Instruction: Retype all entries exactly as they stand, excluding pictures.

Material for this exercise:

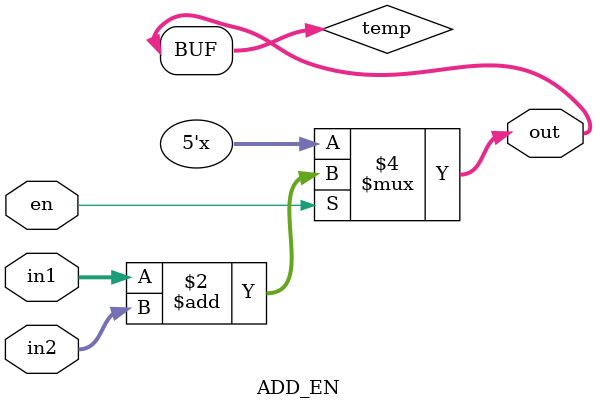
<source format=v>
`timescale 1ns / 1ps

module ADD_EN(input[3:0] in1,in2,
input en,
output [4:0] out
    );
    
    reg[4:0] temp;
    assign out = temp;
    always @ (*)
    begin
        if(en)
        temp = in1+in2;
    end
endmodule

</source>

Written answer:
<source format=v>
`timescale 1ns / 1ps

module ADD_EN(input[3:0] in1,in2,
input en,
output [4:0] out
    );
    
    reg[4:0] temp;
    assign out = temp;
    always @ (*)
    begin
        if(en)
        temp = in1+in2;
    end
endmodule

</source>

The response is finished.